**TEXT FOR ANALYSIS**
6. Faster pitch voting (Google Forms)
With that aforementioned second Google Doc containing a list of all the pitches, it’s a simple copy & paste into a new Google Form. There’s no need to data wrangle too much. Forms will generate a bar graph that should identify the top teams easily.
I recommend requesting each voter choose exactly three teams. This forces the voter to consider other options rather than stack their votes onto a single team (most likely their own).
7. Efficient team formations (PollAndMatch)
Now that the top teams have all been chosen, the most stressful part of Startup Weekend commences. Team formation is always messy, but we found a tool that makes the whole experience much neater.
Using PollAndMatch, we can avoid the chaos of floor negotiations and human resources headaches. The process is intricate but also simple, too.
- The organizers copy the data from the second Google Doc used in voting.
- Participants so a sorting vote, allowing participants to rank their teams by personal preference
- Once all the data is in, PollAndMatch will request the maximum size of each team. I would round up to the most balanced number here.
- Once entered PollAndMatch instantly churns out team assignments, indicating the highest team they could possibly match.
- The final data can be copied into a new Google Sheet for viewing.
Done properly, this can all take just a few minutes instead of the hours that team formation often takes. If discretion is needed, it is possible even to email each person their team assignments, too.
Naturally, teams will still have their growing pains in the first evening, so we still need facilitators to handle the changes. Still, it’s a great start.

**EXTRACTED MATERIAL**
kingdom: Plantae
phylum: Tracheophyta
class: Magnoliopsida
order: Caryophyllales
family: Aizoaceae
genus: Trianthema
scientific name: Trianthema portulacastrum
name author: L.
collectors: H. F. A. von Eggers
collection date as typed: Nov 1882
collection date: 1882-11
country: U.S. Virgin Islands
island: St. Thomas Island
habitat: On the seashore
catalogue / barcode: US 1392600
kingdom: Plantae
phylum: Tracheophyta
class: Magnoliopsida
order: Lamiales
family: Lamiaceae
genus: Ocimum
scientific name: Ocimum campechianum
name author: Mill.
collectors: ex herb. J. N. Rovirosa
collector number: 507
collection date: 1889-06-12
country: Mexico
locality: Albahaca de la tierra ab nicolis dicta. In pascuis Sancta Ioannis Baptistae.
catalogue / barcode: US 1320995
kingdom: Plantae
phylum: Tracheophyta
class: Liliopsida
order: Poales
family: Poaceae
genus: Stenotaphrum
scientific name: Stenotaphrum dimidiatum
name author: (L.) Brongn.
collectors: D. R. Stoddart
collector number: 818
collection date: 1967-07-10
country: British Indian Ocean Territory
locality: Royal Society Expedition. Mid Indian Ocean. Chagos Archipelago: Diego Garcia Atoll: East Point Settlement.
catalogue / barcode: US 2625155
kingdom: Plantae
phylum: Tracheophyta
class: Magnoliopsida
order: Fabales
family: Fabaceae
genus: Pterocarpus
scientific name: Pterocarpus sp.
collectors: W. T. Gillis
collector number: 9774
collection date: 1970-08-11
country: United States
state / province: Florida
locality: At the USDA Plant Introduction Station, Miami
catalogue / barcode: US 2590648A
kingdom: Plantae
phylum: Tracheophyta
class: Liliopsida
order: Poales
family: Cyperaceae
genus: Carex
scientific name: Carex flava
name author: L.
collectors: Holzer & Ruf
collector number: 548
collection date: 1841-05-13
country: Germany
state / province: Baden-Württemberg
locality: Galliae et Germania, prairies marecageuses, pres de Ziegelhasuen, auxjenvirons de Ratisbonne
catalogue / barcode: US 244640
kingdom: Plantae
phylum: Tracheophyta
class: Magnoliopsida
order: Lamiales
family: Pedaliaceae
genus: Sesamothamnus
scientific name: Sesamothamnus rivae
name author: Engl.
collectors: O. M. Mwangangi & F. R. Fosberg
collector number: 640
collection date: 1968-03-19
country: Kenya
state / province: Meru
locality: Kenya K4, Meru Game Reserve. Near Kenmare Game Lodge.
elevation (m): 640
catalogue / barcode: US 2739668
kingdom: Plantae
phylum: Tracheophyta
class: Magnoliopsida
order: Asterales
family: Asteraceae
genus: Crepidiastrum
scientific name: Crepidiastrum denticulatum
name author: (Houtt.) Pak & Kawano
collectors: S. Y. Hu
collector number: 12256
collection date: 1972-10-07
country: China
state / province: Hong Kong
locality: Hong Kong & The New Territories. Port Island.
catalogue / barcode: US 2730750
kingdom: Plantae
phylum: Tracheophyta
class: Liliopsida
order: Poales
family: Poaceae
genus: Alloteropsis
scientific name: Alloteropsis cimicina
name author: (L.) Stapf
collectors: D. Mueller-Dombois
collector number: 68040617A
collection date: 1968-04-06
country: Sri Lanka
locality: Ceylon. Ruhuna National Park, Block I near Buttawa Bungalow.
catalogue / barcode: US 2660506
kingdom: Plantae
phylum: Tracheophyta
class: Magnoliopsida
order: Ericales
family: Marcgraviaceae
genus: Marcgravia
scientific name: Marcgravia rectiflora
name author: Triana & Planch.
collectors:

**PARTS OF THE EXERCISE**
a: In the Startup Weekend text, how many teams does the writer recommend each voter choose in the pitch vote?
b: Please carry the Startup Weekend text on from its final sentence.

**TASK ANSWERS**
a: Exactly three teams.

b:
8. Faster judging deliberation (Google Forms)
For most of the day, Zoom Pro can handle presentations, lectures, workshops, and even mentoring sessions (by assigned breakout rooms and office hours). By the final day, things get logistically interesting again.
In my experience, judging deliberation can take forever. It’s especially worse when there’s no accounting system in place. In a virtual event, however, one must be set up beforehand, and if designed right, it will go by very quickly.
- Design. Make a Google Form with all of the three criteria (Validation, Execution & Design, Business Model). Add a field at the top for judges names and section them by team names. We went with a thorough one to decrease the likelihood of a tie, but there’s a small risk of making the data too robust in case the Form gets lost.
- Facilitate. During the final pitches, judges should be filling out their forms during the Q&A. This will make the transition process go by even faster.
- Calculate. Create a second Google Sheet tab and copy the Form Responses into them. I recommend populating the tab with quick adding algorithms so that you’ll know the top scores instantly.
There are a lot of moving parts, but we finished deliberation in less than 5 minutes with this system. I was beyond the moon, and our event finished early because of that efficiency.
9. Cutting costs across the board
Startup Weekends vary in cost, and most of it goes into food, swag, and supplies. Those resources may still be distributed, but they’re largely nice-to-have in a virtual scenario. To participate, you need a computer. To organize … pretty much that, too.
The people of Launchpad were gracious enough to send me a nice snack box, but I was already happy with the environmental impact of not going through so much waste. With these costs abated, imagine the possibilities.
What do I miss about in-person Startup Weekends
All things considered, I still can’t help but miss the following
- Good food and swag — I know, I know. I JUST said otherwise, but having up to seven meals with your new friends while iterating on a fresh concept is just … nice. Bond-building. Fun.
- Hugs and high-fives — This could be a general thing, but I loved the visceral contact the experience. We won’t get that in a virtual environment.
- The collective energy — Our event had two facilitators and an army of support in their volunteers, but being in a room together to harmonize over a shared passion… someday, someday.
What do you think?
Is Virtual Startup Weekend the future of this beloved entrepreneurial competition? Should we find ways to keep it in-person? Discuss!